2024-01-29 23:15:45 | 余録
 
    雪の太良峠方面:旧相川御料地 
            (*室内から撮ったので窓枠が写っています)

 私は20年ほど前から2020年のコロナ蔓延の前まで、山梨のいくつかの大学でも財政学や教養講座を担当していました。
 その時に、授業が午前ならば、終ってから夕方までを、午後ならば、授業の1時間前までに控室に着けるように計画を立てて、山梨とくに甲府盆地を自分で動いてみることにしました。

 甲府は盆地ですから、東京から向かう場合、勝沼や塩山で降りてミニサイクルで移動すれば、労力はかなり少なくて済みます。
 授業が午後の場合は、「位置のエネルギー」を活用して神足の足跡を中心に神社仏閣などもずいぶん廻りました。

 私がそのことをある先生に教えたところ、なんと電動式のミニサイクルを見つけてきて、しかも持ち運びに便利なキャスター付きのものでした。そして、いわく「これだと坂道の登りもラクに登れます」と・・・。
 ちなみに、私のミニサイクルは5000円の中国製。某先生の電動式は10万円余、それを「安く手に入った」とのたまった。

 
  勝沼から塩ノ山方面 その向こうに帯那山

 一方、授業が午前の場合には、夕方までに降りられるところを選んで歩きました。太良峠もそうやって上がったのでしたが、ほかに、黒駒や御坂の方へは弁当持参でバスで上ってやや遅い昼食を取りながら、地図と山の地形を照合したりと、ずいぶん楽しみました。
 前に紹介した上芦川・鶯宿・古関・右左口へ神足が入る際の明治17年10月20日に上黒駒で宿泊していますが、その時に泊まった家も確認することができました。

 
   右下が御坂峠 中央が黒駒 左上にインタチェンジ
    *この付近もずいぶん見ました。古墳の上にある神社とか・・・。
 
 もちろん、授業に影響が出るような行動計画は立てられませんから、時間がかかるところはそれなりの時間をかけます。
 でも、それなのにその方がうまくいかないことがあるものです。

 ある時、山越えの某地へ行く計画を立て、朝5時のバスに乗るために前日に甲府に入って早く寝ました。
 普段はどちらかというと夜型人間なので、早く寝るのは苦手です。うまく寝付けるように、ちょっと一杯飲んで、9時頃寝たかとおもったら、電話音がしました。

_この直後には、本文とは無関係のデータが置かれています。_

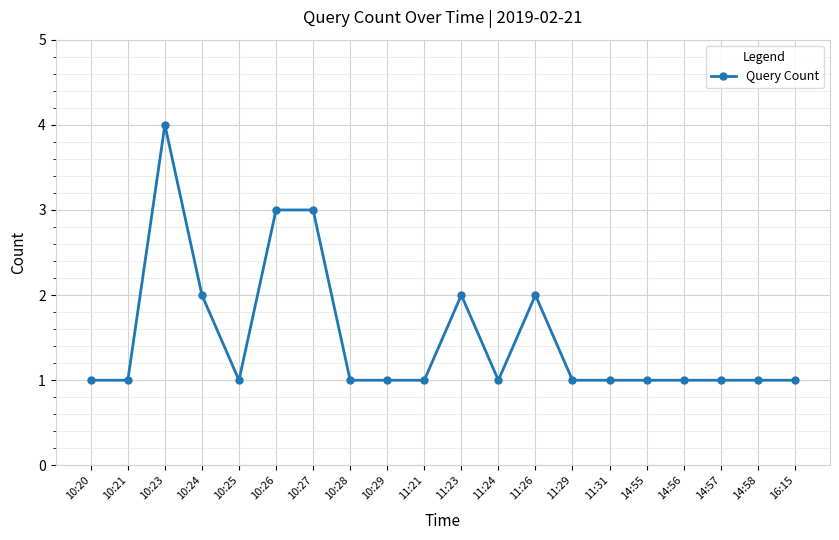

What position from the left is 11:31?

15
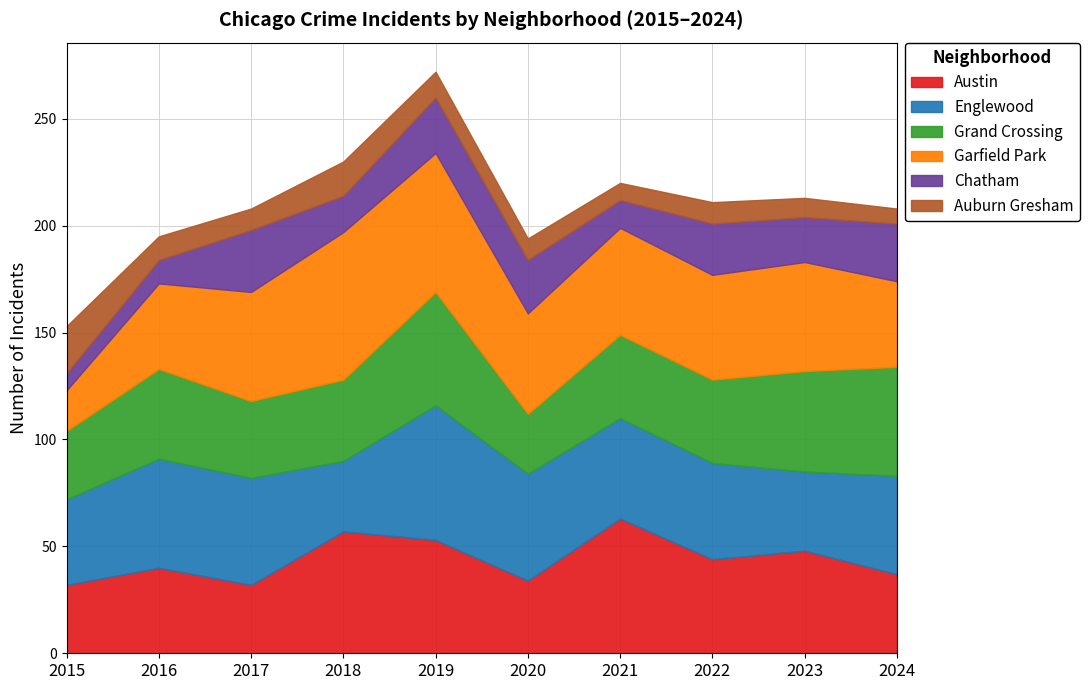

At which category is the sum across all series the highest?

2019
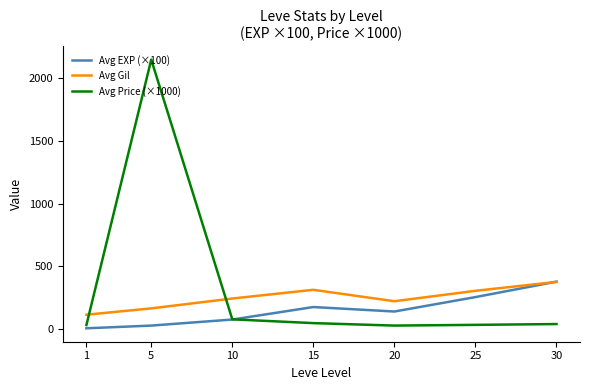

Which series has the largest total across all categories?

Avg Price (×1000)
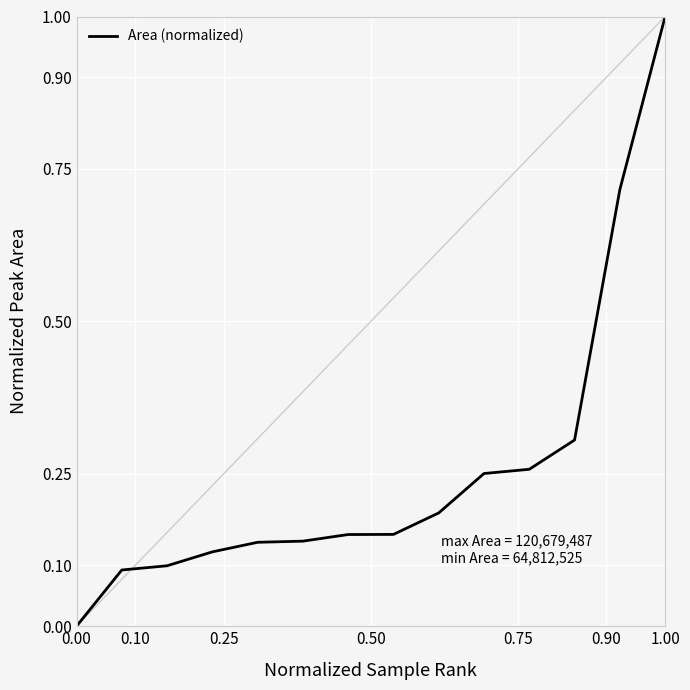

What is the maximum value shown in the chart?

1.0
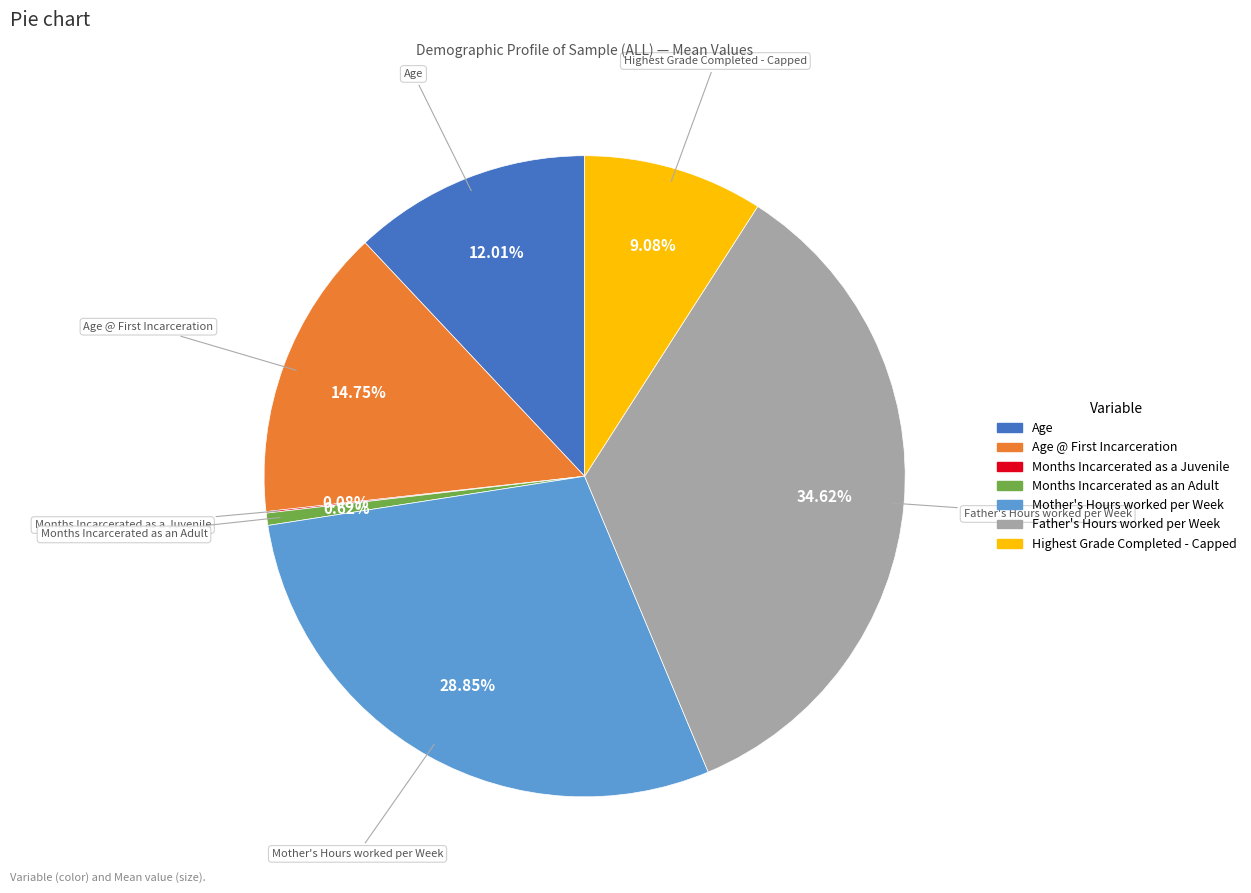

Does any single category account for the majority?

No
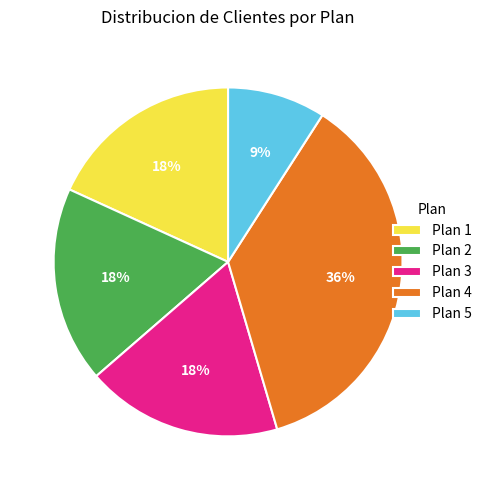

What is the largest slice in the pie chart?

Plan 4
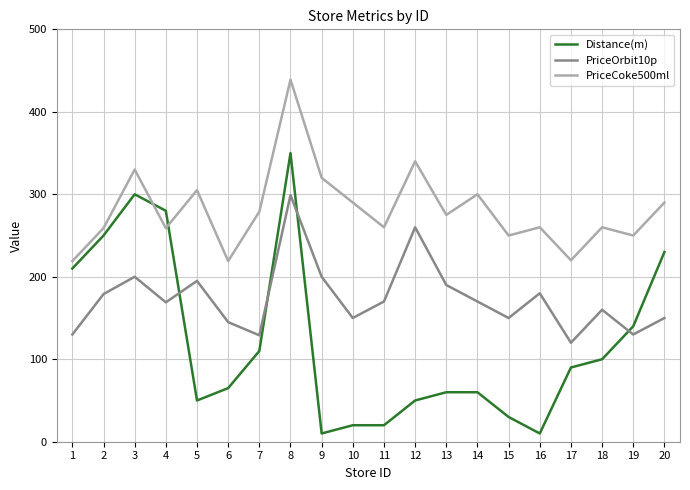

Rank the series at 1 from highest to lowest value.

PriceCoke500ml, Distance(m), PriceOrbit10p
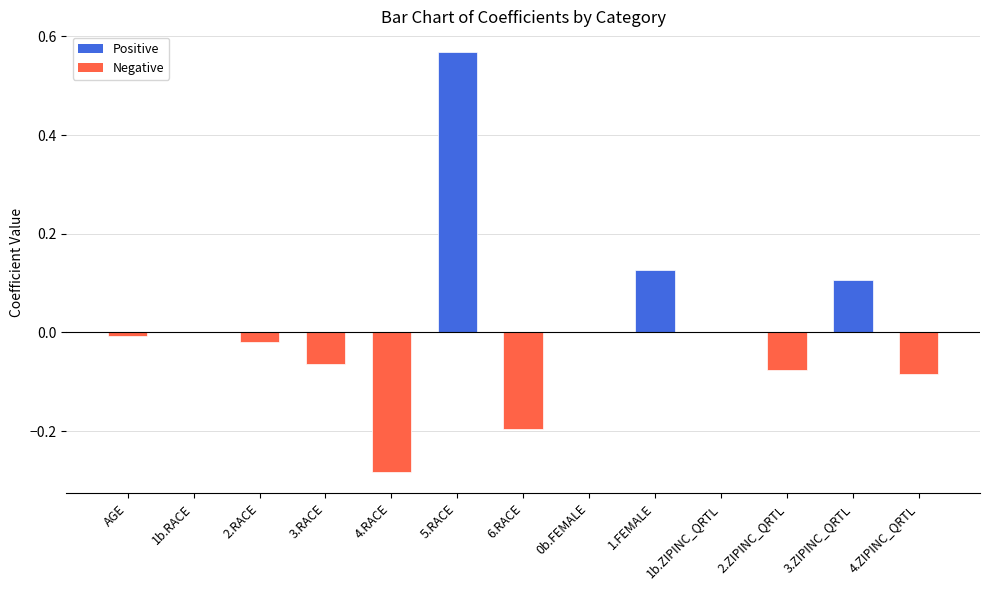

True or false: the data shows 0.0 at 1b.ZIPINC_QRTL.

True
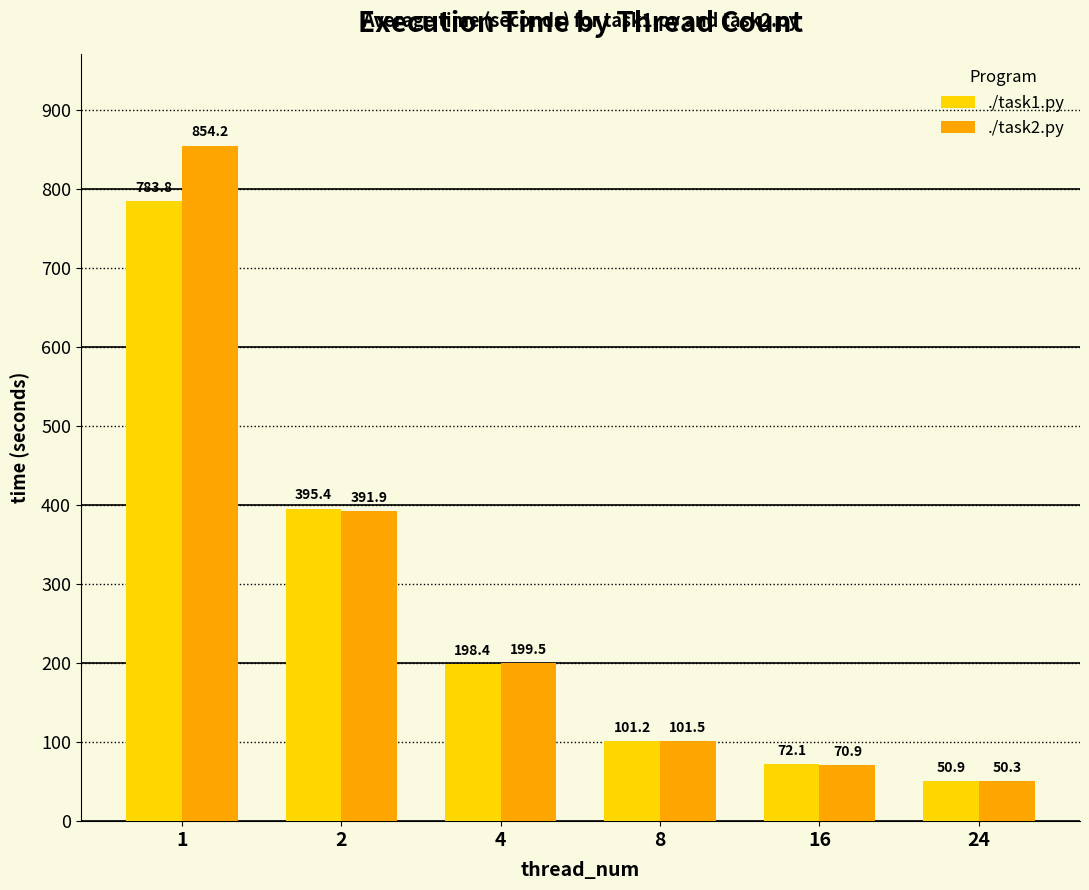

Reading right to left, transcribe all the data shown in this chart.

./task1.py: 50.9	72.1	101.2	198.4	395.4	783.8
./task2.py: 50.3	70.9	101.5	199.5	391.9	854.2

なにかと思って取ると、いきなり
 「・・・おい✕✕、起きてるか・・・」
 間違い電話とわかったので、「どこへかけたんだ」といってガチャンと切り、時計を見ると1時でした。

 どうも、グループで宿泊している連中が、いたずらで別の部屋の友人にかけたようでしたが、ともかく寝ないわけにはいかないので、寝ようとしていると、またかかってきました。
 今度は「バカモノ」とひとこと言って、思い切りガチャンと切りました。

 その後は、もうかかってきませんでしたが、ついに眠れなくなってしまい、結局、計画を甲府から富士山駅までのバス旅行に切り替え、あとは大月に出て帰りました。

 ところが、話はこれで終わりではありませんでした。
 乗ったバスの乗客は最初二人。一人は私、もう一人は勤め人風の女性。途中高校生や、勤め人が一人二人と乗っては降りていきました。結局、多いときでも5人。その乗客は明らかに皆日本人でした。
 ところが、甲府の町中から、峠越えの山の中のバス停を通過して、富士山駅に着くまで、30近くあったバス停名を、アナウンスは律儀に日本語・英語・中国語と3か国語で流されました。
 最初は面白く聞いていましたが、だんだんとばかばかしくなり、最後はうるさいばかりに思えてきて、つまらない計画を立てた自分に腹が立ってきてしまいました。
 しかも、電車の中では高校生が化粧直しをして、もう唖然。
 
 良い時ばかりではありませんが、『神足勝記日記』の編纂作業や神足を追っての旅はいろいろなことを教えてくれました。
 皆さんにも、ぜひお読みいただきたいと思います。